Listed entries section start

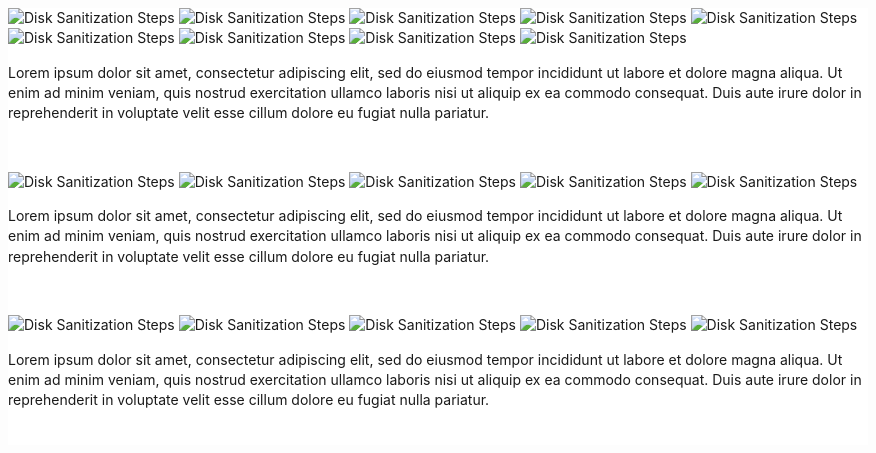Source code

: <p>
<img src="https://i.imgur.com/94tXIn9.png" height="80%" width="80%" alt="Disk Sanitization Steps"/>
  <img src="https://i.imgur.com/HUHhtPM.png" height="80%" width="80%" alt="Disk Sanitization Steps"/>
  <img src="https://i.imgur.com/T4oGb89.png" height="80%" width="80%" alt="Disk Sanitization Steps"/>
  <img src="https://i.imgur.com/QSzH7d1.png" height="80%" width="80%" alt="Disk Sanitization Steps"/>
  <img src="https://i.imgur.com/V7FdI1D.png" height="80%" width="80%" alt="Disk Sanitization Steps"/>
  <img src="https://i.imgur.com/hvApOmU.png" height="80%" width="80%" alt="Disk Sanitization Steps"/>
  <img src="https://i.imgur.com/Y5eyy6K.png" height="80%" width="80%" alt="Disk Sanitization Steps"/>
  <img src="https://i.imgur.com/zrlC2at.png" height="80%" width="80%" alt="Disk Sanitization Steps"/>
  <img src="https://i.imgur.com/fAcl1mD.png" height="80%" width="80%" alt="Disk Sanitization Steps"/>
</p>
<p>
Lorem ipsum dolor sit amet, consectetur adipiscing elit, sed do eiusmod tempor incididunt ut labore et dolore magna aliqua. Ut enim ad minim veniam, quis nostrud exercitation ullamco laboris nisi ut aliquip ex ea commodo consequat. Duis aute irure dolor in reprehenderit in voluptate velit esse cillum dolore eu fugiat nulla pariatur.
</p>
<br />

<p>
<img src="https://i.imgur.com/7qFRUAG.png" height="80%" width="80%" alt="Disk Sanitization Steps"/>
  <img src="https://i.imgur.com/AlbvIYB.png" height="80%" width="80%" alt="Disk Sanitization Steps"/>
  <img src="https://i.imgur.com/vrrFf36.png" height="80%" width="80%" alt="Disk Sanitization Steps"/>
  <img src="https://i.imgur.com/pRwvlYR.png" height="80%" width="80%" alt="Disk Sanitization Steps"/>
  <img src="https://i.imgur.com/WPMyTYj.png" height="80%" width="80%" alt="Disk Sanitization Steps"/>
</p>
<p>
Lorem ipsum dolor sit amet, consectetur adipiscing elit, sed do eiusmod tempor incididunt ut labore et dolore magna aliqua. Ut enim ad minim veniam, quis nostrud exercitation ullamco laboris nisi ut aliquip ex ea commodo consequat. Duis aute irure dolor in reprehenderit in voluptate velit esse cillum dolore eu fugiat nulla pariatur.
</p>
<br />

<p>
<img src="https://i.imgur.com/9BAbgUK.png" height="80%" width="80%" alt="Disk Sanitization Steps"/>
  <img src="https://i.imgur.com/zmQizsd.png" height="80%" width="80%" alt="Disk Sanitization Steps"/>
  <img src="https://i.imgur.com/RwalZSI.png" height="80%" width="80%" alt="Disk Sanitization Steps"/>
  <img src="https://i.imgur.com/0kwl4NB.png" height="80%" width="80%" alt="Disk Sanitization Steps"/>
  <img src="https://i.imgur.com/KVmw20h.png" height="80%" width="80%" alt="Disk Sanitization Steps"/>
</p>
<p>
Lorem ipsum dolor sit amet, consectetur adipiscing elit, sed do eiusmod tempor incididunt ut labore et dolore magna aliqua. Ut enim ad minim veniam, quis nostrud exercitation ullamco laboris nisi ut aliquip ex ea commodo consequat. Duis aute irure dolor in reprehenderit in voluptate velit esse cillum dolore eu fugiat nulla pariatur.
</p>
<br />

Listed entries section end

Report every line in the listing above that contains the string "hvApOmU".

| Result below |
  <img src="https://i.imgur.com/hvApOmU.png" height="80%" width="80%" alt="Disk Sanitization Steps"/>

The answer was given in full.